Cela fait plus de quarante ans que Pierre Rabhi, agriculteur, philosophe, écrivain et conférencier français (d’origine algérienne*), travaille dans le "bio". Il est un des pionniers dans la lutte pour le maintien de ce type d’agriculture et le développement de pratiques agricoles accessibles à tous (notamment aux plus démunis). Depuis 1981, il transmet son savoir-faire dans les pays arides d'Afrique, en France et en Europe, cherchant à redonner leur autonomie alimentaire aux populations. Il est aujourd'hui reconnu expert international pour la sécurité alimentaire et a participé à l’élaboration de la Convention des Nations Unies pour la lutte contre la désertification. 

Devant la condition générale de l'Humanité et les dommages considérables infligés à la Nature, il est aujourd'hui et globalement difficile de se montrer positifs. Rabhi dresse lui-même quelques constats très lucides et peu reluisants, mais le livre Semeur d’espoirs (recueil d’entretiens avec Olivier Le Naire, chez Actes Sud, 2013) porte toutefois bien son titre. A la question si les grandes valeurs humanistes sont en péril, il répond :

"Elles restent sous-jacentes, toujours présentes dans les esprits et dans les coeurs humanistes, même s’il reste beaucoup de Terminators pour penser qu’en gagnant de l’argent ils vont dominer le monde, ce qui n’est d’ailleurs pas faux. Mais que domineront-ils demain ? Un champ de ruines ? Comme chacun d’entre nous, ils mourront. Ils entretiennent ces illusions de puissance pour conjurer leurs peurs. Même parmi eux existent des consciences généreuses qui ont le souci du monde et des autres, qui vivent une intense contradiction. Alors méfions-nous des jugements outranciers. Une espérance indestructible résonne dans tant de coeurs ! Sans cela, j’aurais démissionné depuis bien longtemps."

Dans ses ouvrages et ses conférences, Pierre Rabhi en appelle à une "insurrection des consciences", à sortir du mythe de la croissance indéfinie, pour fédérer ce que l'humanité a de meilleur. Dans le livre-CD Conscience et Environnement (nouvelle édition au Relié, 2014), il s’exprime ainsi :

"Finalement, je me suis rendu compte que l’objectif s’est déplacé. On peut manger bio tant qu’on voudra, recycler son eau, se chauffer solaire, et exploiter son prochain, cela n’est pas incompatible. Si les hommes ne changent pas, l’agriculture biologique ne changera pas grand chose.

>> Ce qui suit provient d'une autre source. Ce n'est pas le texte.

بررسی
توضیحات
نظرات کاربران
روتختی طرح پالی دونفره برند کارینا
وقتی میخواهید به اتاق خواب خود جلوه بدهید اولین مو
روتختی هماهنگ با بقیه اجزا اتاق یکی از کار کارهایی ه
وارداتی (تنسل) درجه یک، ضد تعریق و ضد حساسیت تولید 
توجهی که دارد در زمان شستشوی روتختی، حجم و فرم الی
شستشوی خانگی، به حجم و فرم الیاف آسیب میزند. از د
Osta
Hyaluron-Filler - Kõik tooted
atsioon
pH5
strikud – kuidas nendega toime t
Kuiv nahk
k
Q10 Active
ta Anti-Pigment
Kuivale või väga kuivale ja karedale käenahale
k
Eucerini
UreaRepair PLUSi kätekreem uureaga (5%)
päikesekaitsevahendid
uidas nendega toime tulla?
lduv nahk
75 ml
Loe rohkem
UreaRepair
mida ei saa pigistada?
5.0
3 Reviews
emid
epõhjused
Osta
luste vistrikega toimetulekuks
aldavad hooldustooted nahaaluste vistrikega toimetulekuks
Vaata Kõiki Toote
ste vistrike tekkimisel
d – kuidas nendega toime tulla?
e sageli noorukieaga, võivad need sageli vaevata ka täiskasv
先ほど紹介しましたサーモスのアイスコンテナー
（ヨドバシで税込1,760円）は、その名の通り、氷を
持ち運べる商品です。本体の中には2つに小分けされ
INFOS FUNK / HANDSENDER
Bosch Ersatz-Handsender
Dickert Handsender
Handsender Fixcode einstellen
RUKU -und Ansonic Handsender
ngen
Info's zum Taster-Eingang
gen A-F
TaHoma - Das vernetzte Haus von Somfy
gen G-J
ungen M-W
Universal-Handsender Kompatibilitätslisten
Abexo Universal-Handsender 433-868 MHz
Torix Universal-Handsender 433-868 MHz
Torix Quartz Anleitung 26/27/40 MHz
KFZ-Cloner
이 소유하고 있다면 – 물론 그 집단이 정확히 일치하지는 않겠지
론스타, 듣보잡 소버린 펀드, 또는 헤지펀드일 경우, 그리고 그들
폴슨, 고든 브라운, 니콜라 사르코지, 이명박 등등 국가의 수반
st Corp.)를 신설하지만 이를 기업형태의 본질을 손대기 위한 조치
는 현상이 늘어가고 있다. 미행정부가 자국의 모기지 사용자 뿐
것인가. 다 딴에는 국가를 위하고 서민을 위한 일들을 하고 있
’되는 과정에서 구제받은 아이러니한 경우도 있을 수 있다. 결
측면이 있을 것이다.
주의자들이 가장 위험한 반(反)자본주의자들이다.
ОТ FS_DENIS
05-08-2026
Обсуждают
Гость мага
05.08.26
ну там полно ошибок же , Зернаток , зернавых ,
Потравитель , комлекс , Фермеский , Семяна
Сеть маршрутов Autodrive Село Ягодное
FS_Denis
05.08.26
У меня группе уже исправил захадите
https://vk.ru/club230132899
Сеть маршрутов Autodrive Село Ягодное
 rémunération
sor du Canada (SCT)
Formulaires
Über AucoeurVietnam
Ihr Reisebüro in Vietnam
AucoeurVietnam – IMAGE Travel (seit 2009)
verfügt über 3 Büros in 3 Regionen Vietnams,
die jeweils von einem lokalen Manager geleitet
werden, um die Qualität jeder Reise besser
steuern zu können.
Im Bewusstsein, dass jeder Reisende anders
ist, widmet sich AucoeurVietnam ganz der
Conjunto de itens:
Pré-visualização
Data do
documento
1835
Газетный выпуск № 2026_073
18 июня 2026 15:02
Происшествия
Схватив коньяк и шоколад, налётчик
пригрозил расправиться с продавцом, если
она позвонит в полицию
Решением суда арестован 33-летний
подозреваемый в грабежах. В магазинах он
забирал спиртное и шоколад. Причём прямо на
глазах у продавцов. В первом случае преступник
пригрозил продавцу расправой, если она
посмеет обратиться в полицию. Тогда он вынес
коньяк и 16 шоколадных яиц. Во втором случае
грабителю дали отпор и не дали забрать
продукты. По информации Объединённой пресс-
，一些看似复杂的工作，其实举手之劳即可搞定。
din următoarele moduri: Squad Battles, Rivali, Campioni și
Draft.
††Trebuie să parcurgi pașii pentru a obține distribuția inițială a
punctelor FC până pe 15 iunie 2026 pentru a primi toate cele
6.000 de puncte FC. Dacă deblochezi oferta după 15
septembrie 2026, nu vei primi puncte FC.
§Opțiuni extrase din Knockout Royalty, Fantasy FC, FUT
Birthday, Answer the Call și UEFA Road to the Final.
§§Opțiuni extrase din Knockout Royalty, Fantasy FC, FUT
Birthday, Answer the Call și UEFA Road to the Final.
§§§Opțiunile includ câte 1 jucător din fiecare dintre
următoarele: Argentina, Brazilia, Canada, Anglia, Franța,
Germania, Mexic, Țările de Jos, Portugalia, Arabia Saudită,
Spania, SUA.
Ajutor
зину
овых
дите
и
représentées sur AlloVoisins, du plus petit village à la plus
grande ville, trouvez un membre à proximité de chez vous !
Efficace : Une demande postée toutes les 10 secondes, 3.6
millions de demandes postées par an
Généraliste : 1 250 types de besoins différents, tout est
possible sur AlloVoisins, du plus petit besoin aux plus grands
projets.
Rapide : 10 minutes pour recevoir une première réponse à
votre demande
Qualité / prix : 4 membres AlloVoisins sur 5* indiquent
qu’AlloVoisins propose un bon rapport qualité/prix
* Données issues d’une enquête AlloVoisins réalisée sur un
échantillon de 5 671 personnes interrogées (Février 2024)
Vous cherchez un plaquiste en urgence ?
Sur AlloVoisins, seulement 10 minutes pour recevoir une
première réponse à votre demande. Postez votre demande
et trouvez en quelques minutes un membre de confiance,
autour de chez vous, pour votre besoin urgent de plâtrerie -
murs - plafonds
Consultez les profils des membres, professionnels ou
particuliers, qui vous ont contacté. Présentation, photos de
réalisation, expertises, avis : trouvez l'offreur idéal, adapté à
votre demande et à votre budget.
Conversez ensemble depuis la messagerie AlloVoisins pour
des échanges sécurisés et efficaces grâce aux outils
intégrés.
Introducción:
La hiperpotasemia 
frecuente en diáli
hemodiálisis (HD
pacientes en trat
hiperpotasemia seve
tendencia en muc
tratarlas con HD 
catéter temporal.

Le problème n’est pas de changer notre organisation matérielle, nos structures ou nos outils. Ce qui sauvera l’humanité, c’est une conscience. Il faut que chaque être humain prenne conscience de ses responsabilités et assume sa citoyenneté. L’acte d’acheter, par exemple, est loin d’être anodin : il a plus de portée et d’influence qu’un bulletin de vote dans l’urne. Acheter en conscience aide à faire évoluer le système social dans un sens ou dans l’autre.

Je suis souvent frappé par la contradiction qu’il y a, chez bon nombre de personnes, entre le désir d’une société conviviale et humaine (avec ses paysans, ses artisans, ses petits commerçants) et leur soumission quotidienne aux monopoles qui nient et détruisent cette convivialité par leur totalitarisme marchand. Avec ces considérations sur la citoyenneté, je ne prône absolument pas le non-vote, mais tente de donner à celui-ci un prolongement dans les choix au quotidien, sans quoi il n’est qu’une délégation ambiguë et irresponsable."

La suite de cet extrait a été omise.